## Task statement
Set down exactly the lines from the first line of the records through the line that contains "ring mcp: (539, 842)", and leave every picture out.

## Records shown
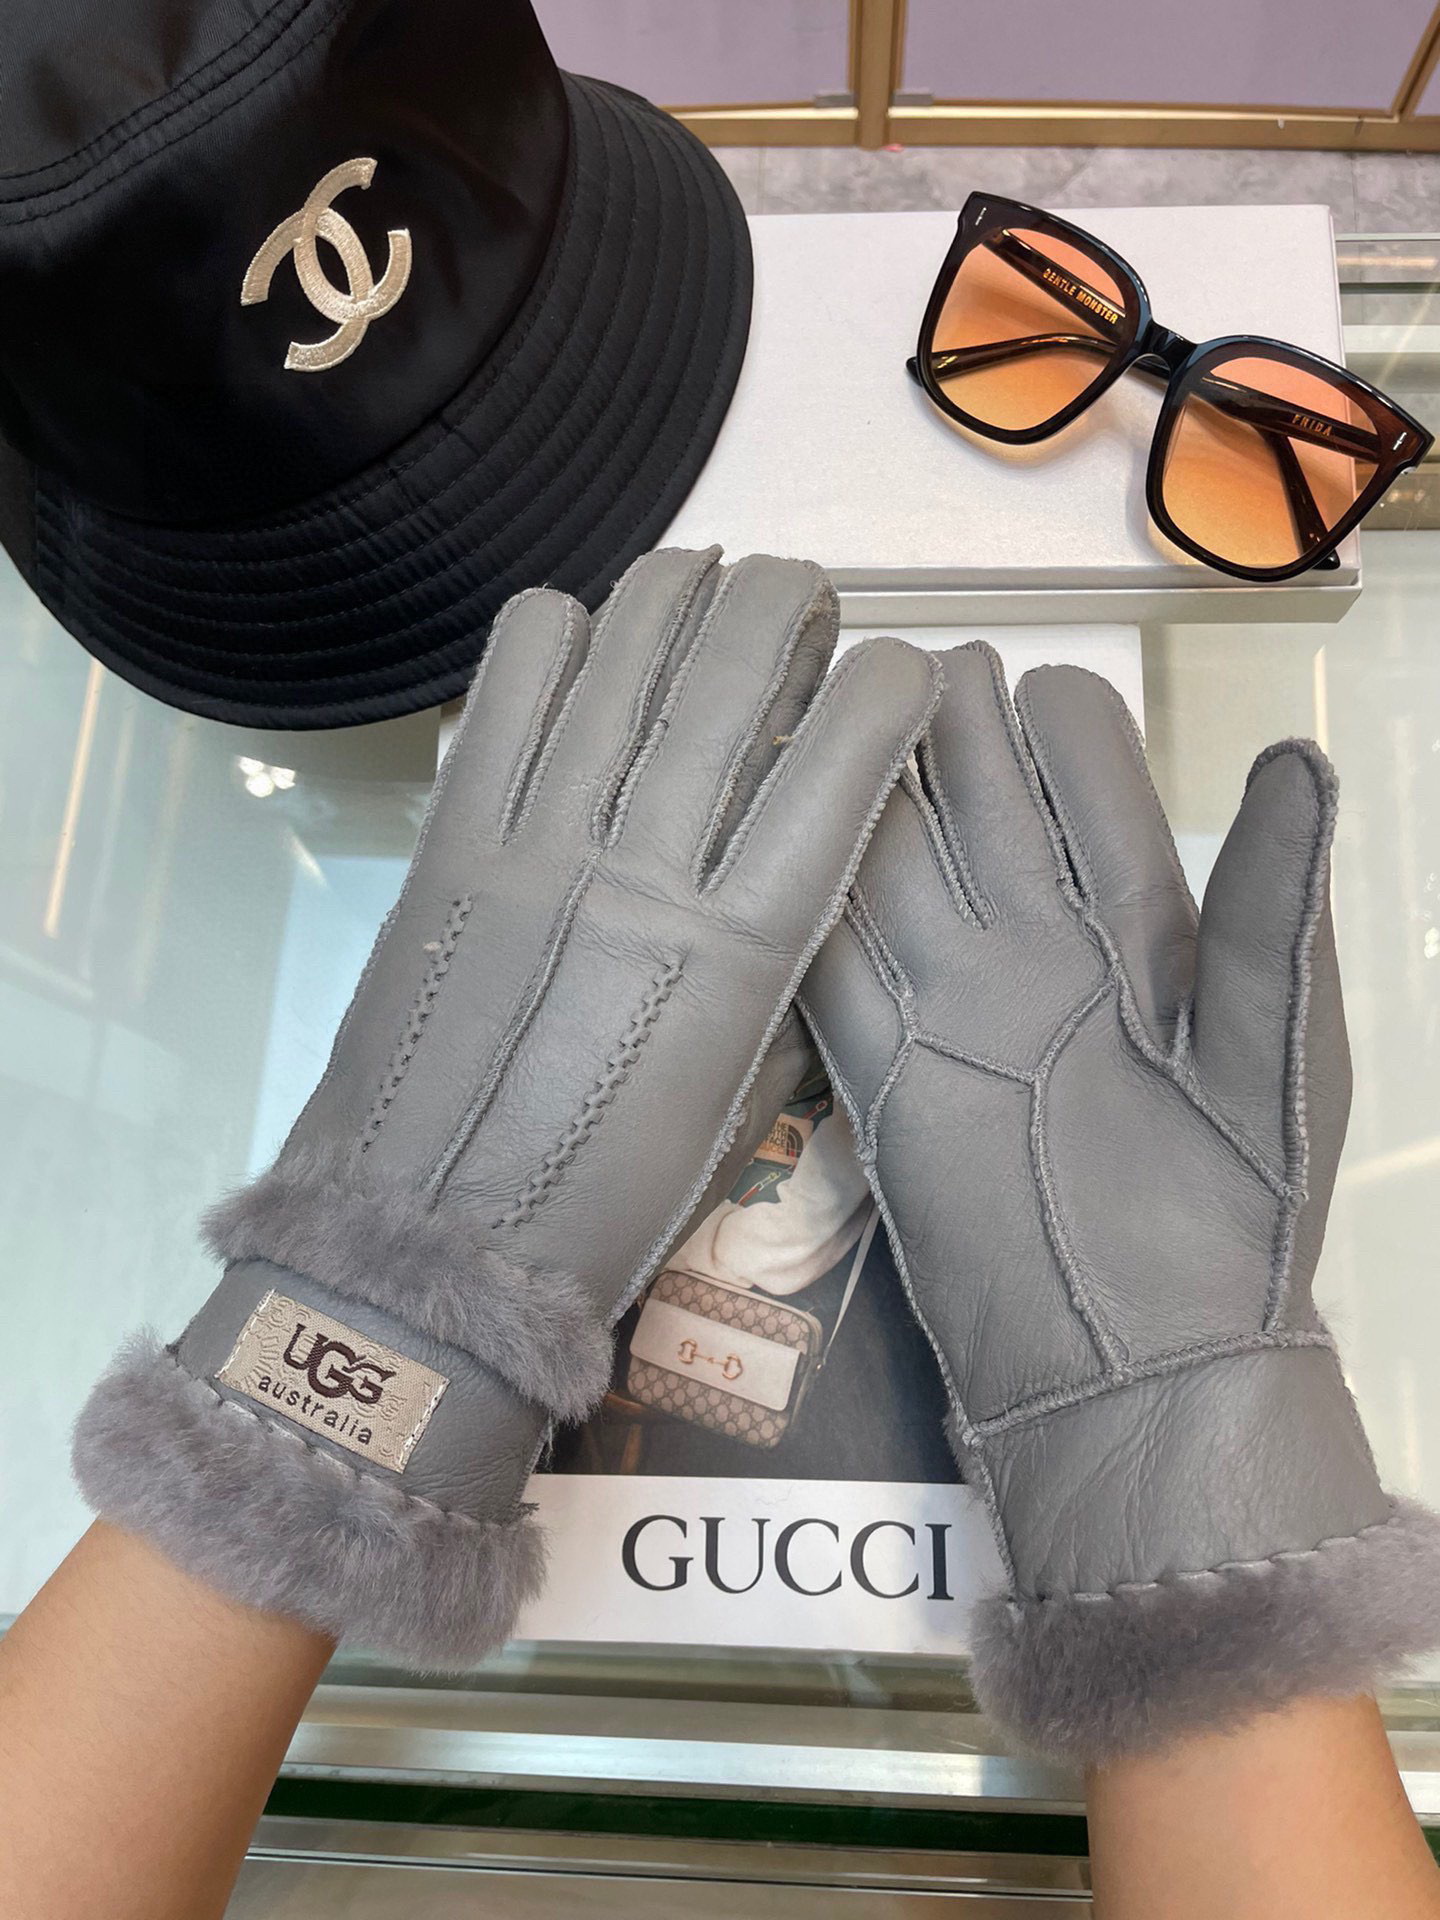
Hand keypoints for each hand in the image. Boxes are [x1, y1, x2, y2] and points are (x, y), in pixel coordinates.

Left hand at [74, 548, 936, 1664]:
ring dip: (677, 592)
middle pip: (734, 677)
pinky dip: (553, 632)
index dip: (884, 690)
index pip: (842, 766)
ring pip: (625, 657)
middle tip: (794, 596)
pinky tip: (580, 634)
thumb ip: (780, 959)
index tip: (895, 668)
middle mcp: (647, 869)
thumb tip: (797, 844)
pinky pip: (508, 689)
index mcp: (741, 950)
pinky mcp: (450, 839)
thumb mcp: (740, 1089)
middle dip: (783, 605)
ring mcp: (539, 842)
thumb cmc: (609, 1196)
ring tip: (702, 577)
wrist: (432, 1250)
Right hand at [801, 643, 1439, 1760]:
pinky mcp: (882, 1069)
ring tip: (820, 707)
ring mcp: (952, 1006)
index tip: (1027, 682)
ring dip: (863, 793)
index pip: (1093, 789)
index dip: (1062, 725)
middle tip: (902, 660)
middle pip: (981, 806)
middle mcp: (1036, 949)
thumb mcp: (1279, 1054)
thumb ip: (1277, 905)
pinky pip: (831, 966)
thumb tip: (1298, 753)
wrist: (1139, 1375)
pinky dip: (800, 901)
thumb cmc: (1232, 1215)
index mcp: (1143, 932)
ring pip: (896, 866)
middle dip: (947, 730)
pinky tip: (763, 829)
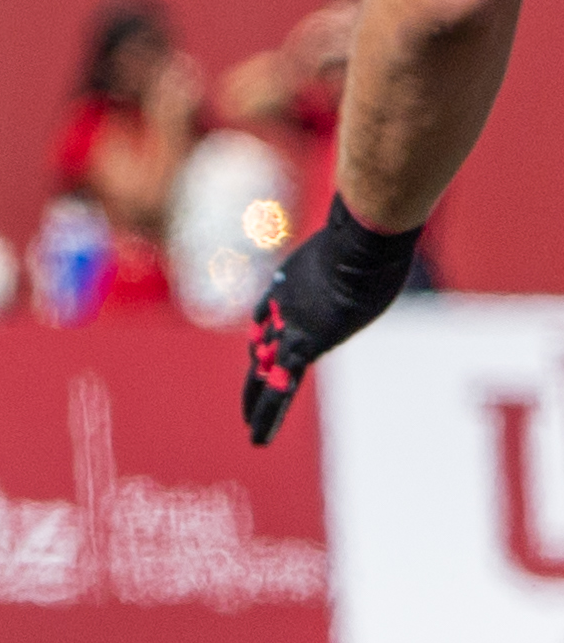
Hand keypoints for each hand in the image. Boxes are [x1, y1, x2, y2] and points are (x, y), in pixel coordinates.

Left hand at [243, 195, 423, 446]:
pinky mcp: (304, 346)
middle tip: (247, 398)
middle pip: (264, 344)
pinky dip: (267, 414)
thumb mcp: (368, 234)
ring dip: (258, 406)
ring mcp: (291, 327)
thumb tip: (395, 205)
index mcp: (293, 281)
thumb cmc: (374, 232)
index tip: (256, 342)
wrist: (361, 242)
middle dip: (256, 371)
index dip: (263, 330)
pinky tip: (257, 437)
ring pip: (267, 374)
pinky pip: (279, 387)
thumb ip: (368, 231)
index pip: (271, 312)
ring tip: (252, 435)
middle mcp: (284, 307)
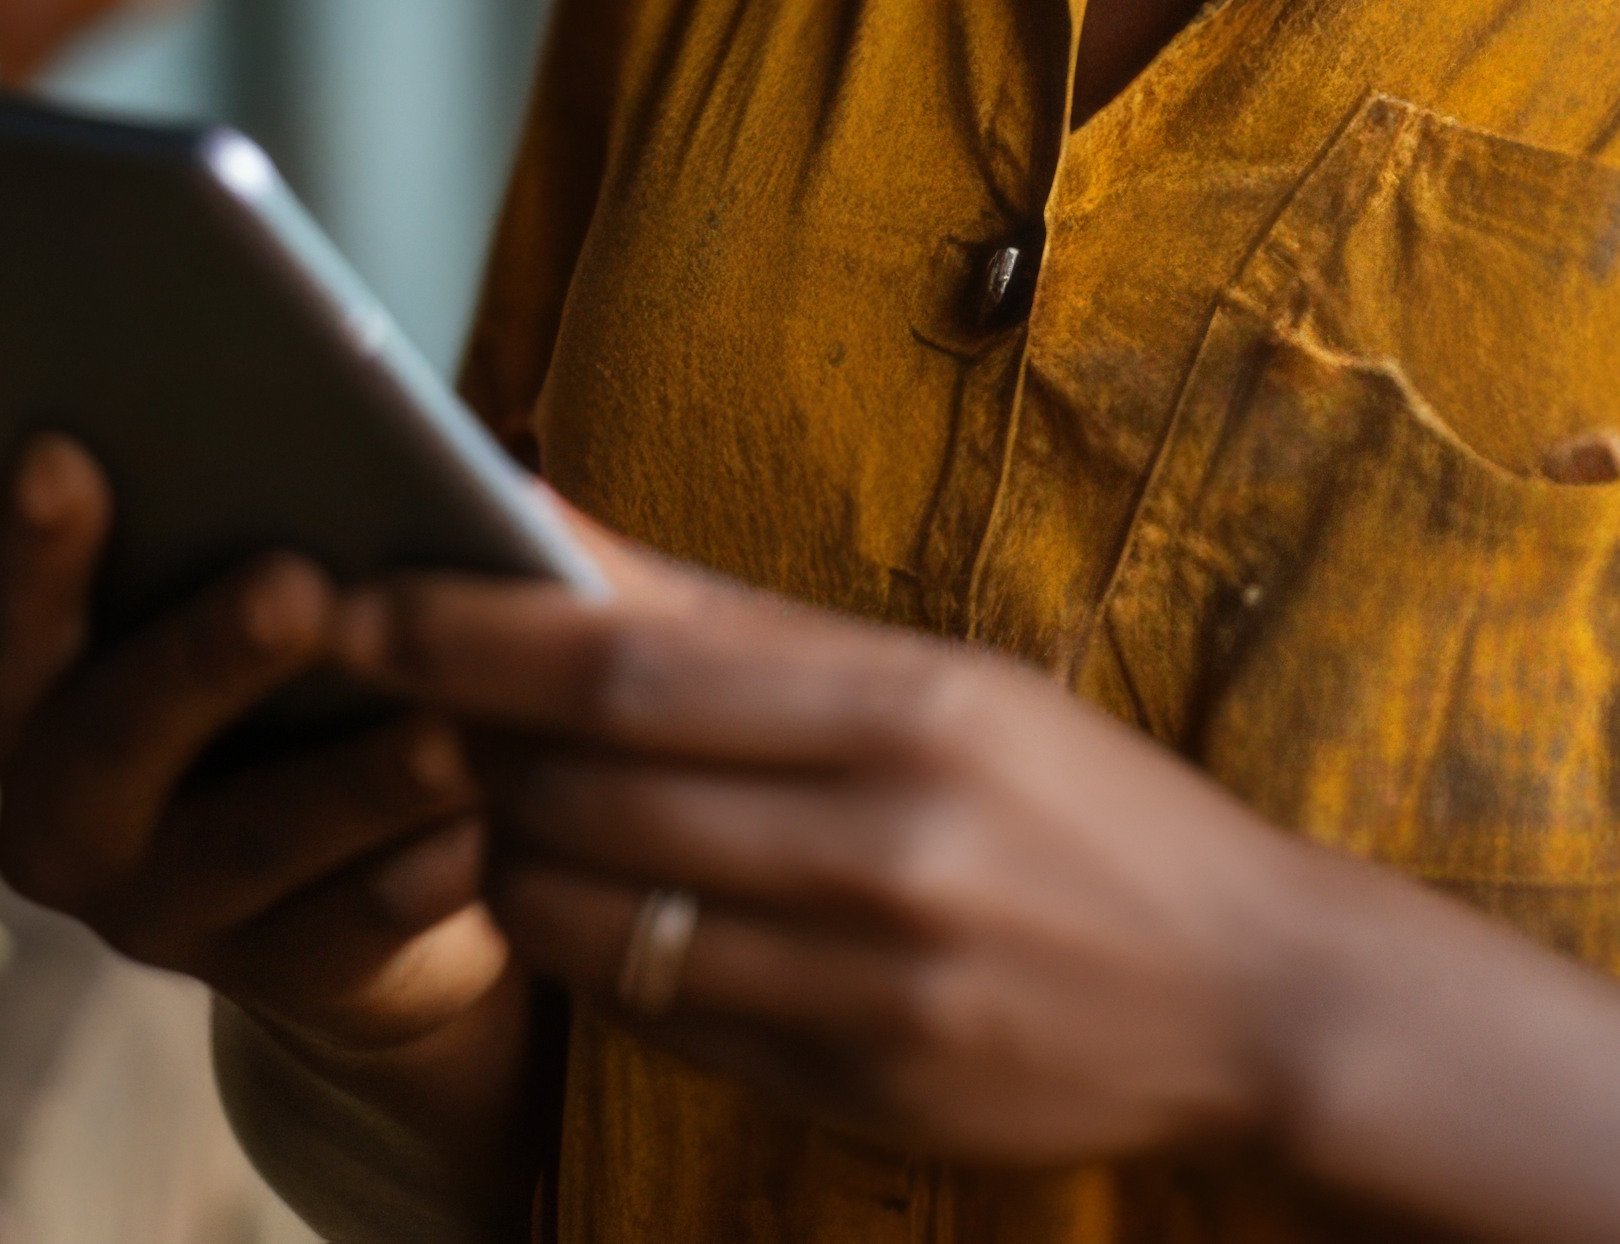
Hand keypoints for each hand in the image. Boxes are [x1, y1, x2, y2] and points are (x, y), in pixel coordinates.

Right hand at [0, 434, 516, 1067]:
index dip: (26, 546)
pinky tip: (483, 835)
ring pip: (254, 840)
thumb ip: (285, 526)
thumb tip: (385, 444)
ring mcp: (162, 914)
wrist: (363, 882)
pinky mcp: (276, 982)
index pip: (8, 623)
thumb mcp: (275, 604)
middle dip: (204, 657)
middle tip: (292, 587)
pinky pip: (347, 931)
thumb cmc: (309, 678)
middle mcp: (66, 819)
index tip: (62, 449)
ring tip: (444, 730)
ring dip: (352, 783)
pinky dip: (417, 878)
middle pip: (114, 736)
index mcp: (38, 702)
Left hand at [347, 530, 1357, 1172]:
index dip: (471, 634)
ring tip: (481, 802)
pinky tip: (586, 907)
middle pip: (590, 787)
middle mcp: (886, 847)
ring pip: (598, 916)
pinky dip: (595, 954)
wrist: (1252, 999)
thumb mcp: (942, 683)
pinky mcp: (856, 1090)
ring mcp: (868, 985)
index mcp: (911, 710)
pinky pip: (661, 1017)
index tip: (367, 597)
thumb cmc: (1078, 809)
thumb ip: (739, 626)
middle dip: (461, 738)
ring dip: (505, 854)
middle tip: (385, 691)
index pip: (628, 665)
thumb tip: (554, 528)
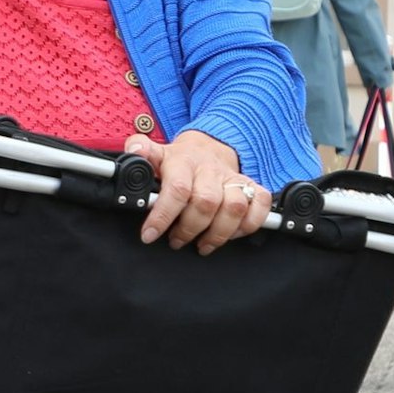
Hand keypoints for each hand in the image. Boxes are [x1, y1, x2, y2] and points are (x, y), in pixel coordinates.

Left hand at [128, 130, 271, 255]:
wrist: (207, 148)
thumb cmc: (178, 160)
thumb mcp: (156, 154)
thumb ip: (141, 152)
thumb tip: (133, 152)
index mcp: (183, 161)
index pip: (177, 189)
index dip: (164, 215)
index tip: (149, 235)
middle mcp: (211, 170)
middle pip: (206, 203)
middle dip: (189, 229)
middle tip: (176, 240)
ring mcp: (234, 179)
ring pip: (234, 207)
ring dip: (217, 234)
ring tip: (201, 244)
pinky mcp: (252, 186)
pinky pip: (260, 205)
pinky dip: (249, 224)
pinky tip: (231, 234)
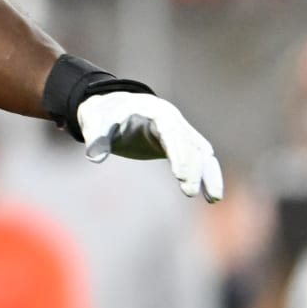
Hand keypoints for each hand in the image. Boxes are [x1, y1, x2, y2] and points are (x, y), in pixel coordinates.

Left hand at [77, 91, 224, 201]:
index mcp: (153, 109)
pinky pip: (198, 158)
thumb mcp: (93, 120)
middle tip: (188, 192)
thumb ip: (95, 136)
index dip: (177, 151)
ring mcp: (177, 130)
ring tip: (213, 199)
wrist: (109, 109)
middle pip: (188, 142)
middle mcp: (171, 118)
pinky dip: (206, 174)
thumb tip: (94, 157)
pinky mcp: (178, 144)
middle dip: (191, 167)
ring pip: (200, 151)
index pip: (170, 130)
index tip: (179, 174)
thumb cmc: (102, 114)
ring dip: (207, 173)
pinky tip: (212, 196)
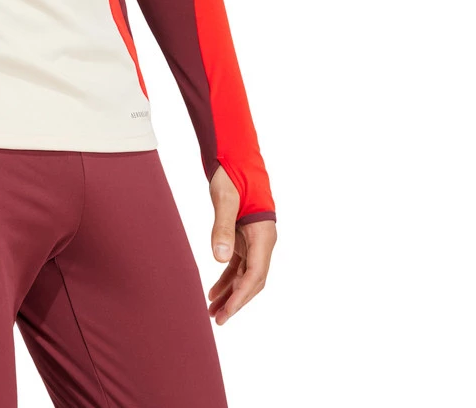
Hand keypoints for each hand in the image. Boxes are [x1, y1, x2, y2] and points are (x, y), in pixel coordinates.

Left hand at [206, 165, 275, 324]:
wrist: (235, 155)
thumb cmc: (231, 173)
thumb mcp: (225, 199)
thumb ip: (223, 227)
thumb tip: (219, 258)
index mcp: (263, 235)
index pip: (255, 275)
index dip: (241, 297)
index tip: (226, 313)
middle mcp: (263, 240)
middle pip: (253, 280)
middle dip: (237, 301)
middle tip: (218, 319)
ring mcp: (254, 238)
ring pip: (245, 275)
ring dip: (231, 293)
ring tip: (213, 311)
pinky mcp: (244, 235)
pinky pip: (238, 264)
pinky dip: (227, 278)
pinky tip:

## Exercise output
Hand keypoints for each hand in the image. Boxes are [x1, y1, x2, y2] and points are (x, y), in pixel coordinates.

Left hand at [74, 548, 936, 1664]:
ring dip: (677, 592)
middle pip: (734, 677)
pinky dip: (553, 632)
index dip: (884, 690)
index pip: (842, 766)
ring pip: (625, 657)
middle tip: (794, 596)
pinky tip: (580, 634)
thumb ip: (780, 959)
index tip: (895, 668)
middle mcp: (647, 869)
thumb tip: (797, 844)
pinky pip: (508, 689)
index mcp: (741, 950)
pinky mcp: (450, 839)
thumb mcp: (740, 1089)
middle dip: (783, 605)
ring mcp: (539, 842)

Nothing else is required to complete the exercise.